Closed metcalf closed 8 years ago
Having gone and written this, I now think the right approach would be to have a single "command" goroutine managing the booting/killing of all child processes. Separate SlaveNode goroutines would exist only to wait on sockets and publish messages onto a channel for the command goroutine. Given that this diff seems to solve and immediate problem we're having, I'm still inclined to land it and save the larger refactor for another day (month?).
r? @ptarjan
The meat is in 3ad3817. The last two commits (7d7504b and b9afd75) are somewhat optional, tell me if you think they should stay in.
lgtm Yes, you should keep the optional parts, they make it better.
After testing this for about a week with a few developers at Stripe, this appears to be much more stable. I'm going to land this, cut an internal release and distribute to the whole company. I'll follow shortly with a public release when we resolve https://github.com/burke/zeus/issues/570.
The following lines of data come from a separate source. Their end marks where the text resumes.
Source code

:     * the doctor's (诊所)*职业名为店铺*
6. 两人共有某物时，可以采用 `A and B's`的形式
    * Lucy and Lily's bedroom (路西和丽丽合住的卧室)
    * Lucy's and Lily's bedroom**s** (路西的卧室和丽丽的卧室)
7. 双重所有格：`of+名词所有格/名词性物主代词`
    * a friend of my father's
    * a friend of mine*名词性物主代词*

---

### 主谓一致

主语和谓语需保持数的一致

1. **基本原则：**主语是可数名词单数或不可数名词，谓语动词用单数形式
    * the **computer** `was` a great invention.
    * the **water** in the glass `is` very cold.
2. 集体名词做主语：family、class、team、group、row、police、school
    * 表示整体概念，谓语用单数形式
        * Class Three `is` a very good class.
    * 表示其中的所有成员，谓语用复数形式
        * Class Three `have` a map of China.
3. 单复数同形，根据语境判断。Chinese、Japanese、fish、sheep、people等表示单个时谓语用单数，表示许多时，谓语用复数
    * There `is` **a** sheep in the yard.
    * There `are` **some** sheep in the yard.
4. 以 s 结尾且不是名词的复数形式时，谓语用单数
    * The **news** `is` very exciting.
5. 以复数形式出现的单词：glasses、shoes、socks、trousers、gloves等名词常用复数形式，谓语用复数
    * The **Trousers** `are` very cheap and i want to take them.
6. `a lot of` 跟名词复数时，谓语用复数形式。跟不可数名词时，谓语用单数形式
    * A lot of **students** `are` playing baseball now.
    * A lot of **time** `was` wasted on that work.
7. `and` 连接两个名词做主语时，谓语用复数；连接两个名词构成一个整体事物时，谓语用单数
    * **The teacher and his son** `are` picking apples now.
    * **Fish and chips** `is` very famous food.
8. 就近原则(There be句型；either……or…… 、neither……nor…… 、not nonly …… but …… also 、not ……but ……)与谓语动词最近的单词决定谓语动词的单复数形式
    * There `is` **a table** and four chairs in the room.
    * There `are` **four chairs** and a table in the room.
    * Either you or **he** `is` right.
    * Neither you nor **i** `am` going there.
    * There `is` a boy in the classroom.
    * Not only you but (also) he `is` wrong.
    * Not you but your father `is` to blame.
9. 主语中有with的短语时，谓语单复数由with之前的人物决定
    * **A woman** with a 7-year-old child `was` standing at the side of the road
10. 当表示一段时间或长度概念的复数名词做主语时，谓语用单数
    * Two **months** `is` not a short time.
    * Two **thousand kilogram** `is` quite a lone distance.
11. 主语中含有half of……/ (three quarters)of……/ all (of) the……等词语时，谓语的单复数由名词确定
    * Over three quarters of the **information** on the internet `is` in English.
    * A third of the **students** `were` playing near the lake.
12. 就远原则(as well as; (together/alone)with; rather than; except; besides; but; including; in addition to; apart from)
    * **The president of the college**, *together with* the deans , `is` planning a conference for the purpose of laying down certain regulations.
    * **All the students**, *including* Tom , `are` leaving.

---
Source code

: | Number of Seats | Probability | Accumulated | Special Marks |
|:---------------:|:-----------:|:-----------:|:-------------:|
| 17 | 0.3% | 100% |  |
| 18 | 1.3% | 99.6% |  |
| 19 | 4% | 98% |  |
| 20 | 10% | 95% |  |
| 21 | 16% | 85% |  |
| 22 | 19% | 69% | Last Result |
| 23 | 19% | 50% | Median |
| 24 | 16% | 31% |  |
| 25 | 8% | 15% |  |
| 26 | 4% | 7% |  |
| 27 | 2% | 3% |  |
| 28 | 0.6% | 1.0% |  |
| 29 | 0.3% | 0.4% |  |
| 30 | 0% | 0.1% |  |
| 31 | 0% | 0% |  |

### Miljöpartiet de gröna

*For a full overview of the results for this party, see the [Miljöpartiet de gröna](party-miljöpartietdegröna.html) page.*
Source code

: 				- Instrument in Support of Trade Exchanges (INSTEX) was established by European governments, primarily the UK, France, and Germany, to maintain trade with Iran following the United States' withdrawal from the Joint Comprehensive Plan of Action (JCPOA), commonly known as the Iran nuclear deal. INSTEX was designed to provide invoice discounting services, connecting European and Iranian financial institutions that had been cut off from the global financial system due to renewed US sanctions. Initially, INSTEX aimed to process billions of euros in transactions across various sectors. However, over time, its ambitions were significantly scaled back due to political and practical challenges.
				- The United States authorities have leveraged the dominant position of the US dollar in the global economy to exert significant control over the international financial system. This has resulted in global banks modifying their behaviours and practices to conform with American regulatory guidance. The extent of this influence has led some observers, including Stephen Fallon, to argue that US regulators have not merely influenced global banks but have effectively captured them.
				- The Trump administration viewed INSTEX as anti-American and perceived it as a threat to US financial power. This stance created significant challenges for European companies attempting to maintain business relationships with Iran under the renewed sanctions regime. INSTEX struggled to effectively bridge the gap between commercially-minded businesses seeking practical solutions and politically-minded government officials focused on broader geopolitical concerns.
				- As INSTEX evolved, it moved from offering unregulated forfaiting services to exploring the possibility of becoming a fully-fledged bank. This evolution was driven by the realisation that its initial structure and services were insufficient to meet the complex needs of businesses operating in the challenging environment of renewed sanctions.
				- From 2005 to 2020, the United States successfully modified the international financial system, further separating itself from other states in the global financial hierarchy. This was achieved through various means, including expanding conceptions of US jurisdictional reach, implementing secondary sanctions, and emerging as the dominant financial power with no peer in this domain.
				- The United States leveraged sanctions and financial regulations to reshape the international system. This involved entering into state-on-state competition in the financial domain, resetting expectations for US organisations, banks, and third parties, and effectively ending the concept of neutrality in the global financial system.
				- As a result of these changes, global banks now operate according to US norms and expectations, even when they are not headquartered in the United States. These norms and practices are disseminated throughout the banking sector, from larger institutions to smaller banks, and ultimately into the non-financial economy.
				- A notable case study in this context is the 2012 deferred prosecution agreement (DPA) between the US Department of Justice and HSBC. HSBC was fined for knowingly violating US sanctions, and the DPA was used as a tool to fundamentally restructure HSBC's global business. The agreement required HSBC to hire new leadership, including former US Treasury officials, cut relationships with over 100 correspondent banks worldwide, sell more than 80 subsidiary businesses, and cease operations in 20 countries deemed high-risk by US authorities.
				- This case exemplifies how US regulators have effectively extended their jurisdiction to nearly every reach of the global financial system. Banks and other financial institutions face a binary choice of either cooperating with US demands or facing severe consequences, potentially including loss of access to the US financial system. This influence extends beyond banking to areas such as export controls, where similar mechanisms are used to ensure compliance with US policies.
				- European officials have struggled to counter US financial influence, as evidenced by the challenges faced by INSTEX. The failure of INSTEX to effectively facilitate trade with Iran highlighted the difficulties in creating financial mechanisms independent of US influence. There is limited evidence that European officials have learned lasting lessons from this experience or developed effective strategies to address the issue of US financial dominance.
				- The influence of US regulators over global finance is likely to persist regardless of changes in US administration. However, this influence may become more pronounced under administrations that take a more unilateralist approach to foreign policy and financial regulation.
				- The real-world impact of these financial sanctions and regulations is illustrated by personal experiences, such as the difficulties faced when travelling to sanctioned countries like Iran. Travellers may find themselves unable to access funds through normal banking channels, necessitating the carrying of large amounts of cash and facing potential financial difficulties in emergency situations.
We've experienced frequent problems with Zeus nodes getting hung in an Unbooted state. I believe I traced it to a race condition that occurs when a parent reboots while a child is locked booting a command. Before tracking that down, I noticed that there was a decent bit of simplification that could be applied to the state machine that should result in better behavior overall and get rid of this particular bug. See individual commit messages for more details.
Given the subtlety of the concurrent operations here, I intend to roll this out to a handful of developers this week and get them to smoke test it before merging anything.